Le due madri escono dalla piscina trascinandosi dietro quattro ragazzini eccitati, chi dal coraggio di aver fatto da solo e per la prima volta i tuffi dal trampolino grande, chi dalla sfiga di aver scordato gli occhialetti a casa e aver messo un muso fino a terra, seduto in un angolo della vetratona dietro cui le madri controllavano a distanza e all’ asciutto, chi ancora preso dall’ arrembaggio dal tappetino usato come zattera da tutti e quattro, chi assente e distratto a cui va ricordato di mettere un piede dietro l’ altro.
E poi le urla che vengono dal parcheggio come mettono piede fuori dalla porta automatica.
Le madri senza guardarsi accelerano il passo all’ unisono, tanto il parcheggio è piccolo e i bambini l’ hanno capito che devono seguirle, Arrivano alla macchina buttano un occhio di sguincio all’ utilitaria piantata in mezzo al vialetto, con il finestrino del passeggero aperto occupato da un uomo urlante mezzo dentro e mezzo fuori.
Le madri aprono lo sportellone e cominciano a caricare zaini e figli, apparentemente rilassate e per conto loro, ma con i muscoli all’ erta come l’ orso polare prima dell’ attacco.
“Perché anch’ io ti amo” urla intanto il tizio, reso invisibile lui e gli altri occupanti dal riflesso sul parabrezza.
“Gesù” sussurra una delle due.
“Troia”.
Sportelli sbattuti, rumore di motore e “ragazzi vi siete attaccati bene alle cinture?
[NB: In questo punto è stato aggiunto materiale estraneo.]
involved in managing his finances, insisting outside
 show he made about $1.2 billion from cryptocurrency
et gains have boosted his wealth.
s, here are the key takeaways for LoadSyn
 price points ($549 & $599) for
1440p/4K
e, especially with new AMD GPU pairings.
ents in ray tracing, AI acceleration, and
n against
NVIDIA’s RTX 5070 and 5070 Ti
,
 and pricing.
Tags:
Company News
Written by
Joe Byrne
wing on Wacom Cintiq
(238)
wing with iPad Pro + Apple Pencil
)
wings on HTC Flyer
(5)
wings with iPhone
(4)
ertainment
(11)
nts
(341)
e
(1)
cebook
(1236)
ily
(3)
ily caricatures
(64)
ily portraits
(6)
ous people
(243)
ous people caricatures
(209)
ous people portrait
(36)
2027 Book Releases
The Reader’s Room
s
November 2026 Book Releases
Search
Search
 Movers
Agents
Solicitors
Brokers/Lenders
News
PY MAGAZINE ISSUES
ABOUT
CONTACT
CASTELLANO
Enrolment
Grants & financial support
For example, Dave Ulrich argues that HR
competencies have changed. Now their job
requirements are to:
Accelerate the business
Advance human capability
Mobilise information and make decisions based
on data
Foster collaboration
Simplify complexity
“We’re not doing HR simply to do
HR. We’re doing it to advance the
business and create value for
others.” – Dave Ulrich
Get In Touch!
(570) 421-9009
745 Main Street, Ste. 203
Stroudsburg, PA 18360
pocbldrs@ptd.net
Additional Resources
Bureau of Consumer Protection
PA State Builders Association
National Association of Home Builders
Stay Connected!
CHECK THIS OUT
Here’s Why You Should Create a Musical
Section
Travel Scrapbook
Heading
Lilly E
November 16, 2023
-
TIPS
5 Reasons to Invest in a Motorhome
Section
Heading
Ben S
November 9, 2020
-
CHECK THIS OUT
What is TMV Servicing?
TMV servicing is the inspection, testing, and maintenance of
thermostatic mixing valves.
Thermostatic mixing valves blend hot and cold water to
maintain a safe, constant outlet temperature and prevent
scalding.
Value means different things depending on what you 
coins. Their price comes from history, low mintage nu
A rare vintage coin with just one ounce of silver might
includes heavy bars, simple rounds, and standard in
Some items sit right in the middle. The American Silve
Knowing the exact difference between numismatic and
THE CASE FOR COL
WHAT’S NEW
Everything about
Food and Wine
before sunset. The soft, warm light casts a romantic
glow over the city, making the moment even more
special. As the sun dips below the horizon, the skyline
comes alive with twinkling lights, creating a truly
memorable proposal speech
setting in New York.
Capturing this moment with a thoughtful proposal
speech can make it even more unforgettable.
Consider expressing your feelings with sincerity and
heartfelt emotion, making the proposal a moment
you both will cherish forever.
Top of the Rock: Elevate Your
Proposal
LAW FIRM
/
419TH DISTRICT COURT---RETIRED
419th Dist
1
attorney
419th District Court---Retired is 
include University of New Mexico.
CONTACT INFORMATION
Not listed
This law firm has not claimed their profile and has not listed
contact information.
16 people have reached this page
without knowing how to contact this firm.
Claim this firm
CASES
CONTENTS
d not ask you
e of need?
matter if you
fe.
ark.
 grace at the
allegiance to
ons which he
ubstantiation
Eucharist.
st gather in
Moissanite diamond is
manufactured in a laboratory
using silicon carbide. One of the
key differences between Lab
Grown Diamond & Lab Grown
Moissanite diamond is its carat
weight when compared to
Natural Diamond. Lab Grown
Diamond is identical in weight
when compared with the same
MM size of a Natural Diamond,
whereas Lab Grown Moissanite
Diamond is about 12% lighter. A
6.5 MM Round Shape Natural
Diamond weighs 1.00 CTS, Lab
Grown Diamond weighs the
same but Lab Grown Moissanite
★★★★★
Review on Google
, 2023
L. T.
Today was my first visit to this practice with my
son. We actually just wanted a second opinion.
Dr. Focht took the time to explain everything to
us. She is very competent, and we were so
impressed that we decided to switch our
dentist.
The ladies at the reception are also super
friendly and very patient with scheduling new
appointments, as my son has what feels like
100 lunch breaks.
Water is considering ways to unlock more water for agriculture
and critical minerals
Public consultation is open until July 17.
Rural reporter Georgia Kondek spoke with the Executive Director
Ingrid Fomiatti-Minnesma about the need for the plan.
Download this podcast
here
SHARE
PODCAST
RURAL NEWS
Tu, lascia stare tuo fratello”.
Poi una sgommata incazzata, di quelle da lasciare mezzo chilo di pneumatico a terra, il motore sopraggiri.
“Quanto testosterone in una sgommata”.
“Ma con chi ce l’ aveva?”
“Con la donna al volante dell’ altra macchina, guarda, la sta inseguendo adesso”.
“Cazzo”.
Poi risalgono in macchina anche loro, senza sapere quando impicciarsi e quando no, senza aver risolto il conflitto di solidarietà, senza sapere bene cosa avrebbero dovuto fare, solo con una nebbiolina che sembra coprire i pensieri di questo pomeriggio autunnale di sole. E pensano ai loro quattro, di figli maschi, quelli che in macchina si stanno menando.